Oasi nel deserto degli Emirati Arabi

Il deserto degli Emirati Arabi tra Dubai e Abu Dhabi

Qualche tempo fa avevo già avuto modo di dire che la visita agli Emirati Arabi è stata per me uno di quei viaggi “a sorpresa” ma anche “sorprendenti”. La partenza era infatti capitata un po’ per caso, climaticamente poco azzeccata (alla fine del mese di maggio con una temperatura di credo cinquanta gradi) ma con un obiettivo in più, anche se “fuori stagione”: il deserto arabico.

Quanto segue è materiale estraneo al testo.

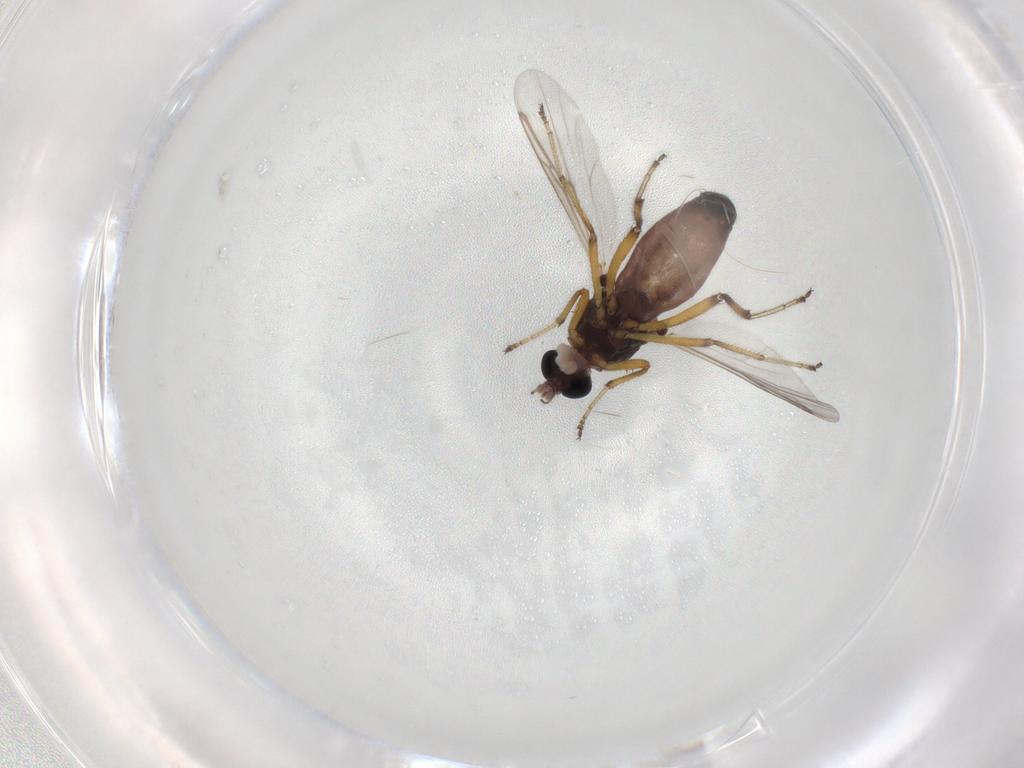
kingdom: Animalia
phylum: Arthropoda
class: Insecta
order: Diptera
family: Ceratopogonidae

Personalmente, infatti, non amo né lo shopping sfrenato né i centri commerciali (anche se visitando Dubai e Abu Dhabi mi sono dovuta ricredere!) ma visto che il mio compagno di vita è particolarmente affascinato dall’architettura moderna per quel viaggio capitato a sorpresa avevamo trovato un compromesso: avremmo visitato Abu Dhabi e Dubai, ma anche le oasi per vedere il deserto degli Emirati Arabi.

Vedere il deserto vicino a Dubai e Abu Dhabi

Così nella terra degli sceicchi, dove i centri commerciali sono templi che rendono onore alla loro ricchezza e potenza noi eravamo andati in cerca della sabbia del deserto. E il deserto degli Emirati Arabi l’avevamo trovato pronto ad incantarci, silenzioso e infinito come sempre, nonostante i tentativi di addomesticarlo con strade e città.

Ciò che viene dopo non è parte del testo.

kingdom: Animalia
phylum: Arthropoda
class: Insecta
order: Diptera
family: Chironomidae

Guidando sulle strade tracciate tra le dune avevamo scoperto che dietro alle vetrine di lusso negli Emirati c’è ancora un’anima antica e che a fianco alle borse di Prada continua a pulsare un cuore beduino, con i suoi mercati dei cammelli, i suoi accampamenti e le sue oasi. Così ci eravamo imbattuti in piantagioni di datteri dove il tempo pareva essersi fermato e in albe silenziose come solo il deserto sa regalare, avevamo boccheggiato durante i tragitti in auto sotto un sole così cocente che nemmeno l’aria condizionata al massimo pareva poter tenere fuori dall’abitacolo ed avevamo sfidato il caldo per scattare fotografie ai cammelli che ci attraversavano la strada placidi.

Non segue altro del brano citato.